Problem to solve: Below are records; give the number of their lines that contain "timeIndicator", and only that number.
* * *
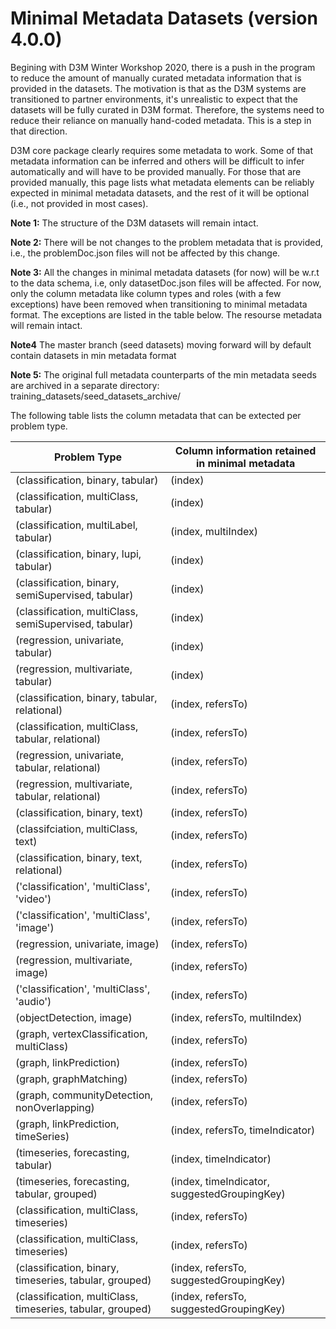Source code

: # Minimal Metadata Datasets (version 4.0.0)

Begining with D3M Winter Workshop 2020, there is a push in the program to reduce the amount of manually curated metadata information that is provided in the datasets. The motivation is that as the D3M systems are transitioned to partner environments, it's unrealistic to expect that the datasets will be fully curated in D3M format. Therefore, the systems need to reduce their reliance on manually hand-coded metadata. This is a step in that direction.

D3M core package clearly requires some metadata to work. Some of that metadata information can be inferred and others will be difficult to infer automatically and will have to be provided manually. For those that are provided manually, this page lists what metadata elements can be reliably expected in minimal metadata datasets, and the rest of it will be optional (i.e., not provided in most cases).

**Note 1:** The structure of the D3M datasets will remain intact.

**Note 2:** There will be not changes to the problem metadata that is provided, i.e., the problemDoc.json files will not be affected by this change.

**Note 3:** All the changes in minimal metadata datasets (for now) will be w.r.t to the data schema, i.e, only datasetDoc.json files will be affected. For now, only the column metadata like column types and roles (with a few exceptions) have been removed when transitioning to minimal metadata format. The exceptions are listed in the table below. The resourse metadata will remain intact.

**Note4** The master branch (seed datasets) moving forward will by default contain datasets in min metadata format

**Note 5:** The original full metadata counterparts of the min metadata seeds are archived in a separate directory: training_datasets/seed_datasets_archive/

The following table lists the column metadata that can be extected per problem type.


| Problem Type                                               | Column information retained in minimal metadata |
|------------------------------------------------------------|-------------------------------------------------|
| (classification, binary, tabular)                          | (index)                                         |
| (classification, multiClass, tabular)                      | (index)                                         |
| (classification, multiLabel, tabular)                      | (index, multiIndex)                             |
| (classification, binary, lupi, tabular)                    | (index)                                         |
| (classification, binary, semiSupervised, tabular)          | (index)                                         |
| (classification, multiClass, semiSupervised, tabular)      | (index)                                         |
| (regression, univariate, tabular)                          | (index)                                         |
| (regression, multivariate, tabular)                        | (index)                                         |
| (classification, binary, tabular, relational)              | (index, refersTo)                               |
| (classification, multiClass, tabular, relational)          | (index, refersTo)                               |
| (regression, univariate, tabular, relational)              | (index, refersTo)                               |
| (regression, multivariate, tabular, relational)            | (index, refersTo)                               |
| (classification, binary, text)                             | (index, refersTo)                               |
| (classifciation, multiClass, text)                         | (index, refersTo)                               |
| (classification, binary, text, relational)                 | (index, refersTo)                               |
| ('classification', 'multiClass', 'video')                  | (index, refersTo)                               |
| ('classification', 'multiClass', 'image')                  | (index, refersTo)                               |
| (regression, univariate, image)                            | (index, refersTo)                               |
| (regression, multivariate, image)                          | (index, refersTo)                               |
| ('classification', 'multiClass', 'audio')                  | (index, refersTo)                               |
| (objectDetection, image)                                   | (index, refersTo, multiIndex)                   |
| (graph, vertexClassification,  multiClass)                 | (index, refersTo)                               |
| (graph, linkPrediction)                                    | (index, refersTo)                               |
| (graph, graphMatching)                                     | (index, refersTo)                               |
| (graph, communityDetection, nonOverlapping)                | (index, refersTo)                               |
| (graph, linkPrediction, timeSeries)                        | (index, refersTo, timeIndicator)                |
| (timeseries, forecasting, tabular)                         | (index, timeIndicator)                          |
| (timeseries, forecasting, tabular, grouped)                | (index, timeIndicator, suggestedGroupingKey)    |
| (classification, multiClass, timeseries)                   | (index, refersTo)                               |
| (classification, multiClass, timeseries)                   | (index, refersTo)                               |
| (classification, binary, timeseries, tabular, grouped)     | (index, refersTo, suggestedGroupingKey)         |
| (classification, multiClass, timeseries, tabular, grouped) | (index, refersTo, suggestedGroupingKey)         |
* * *
Result below: 3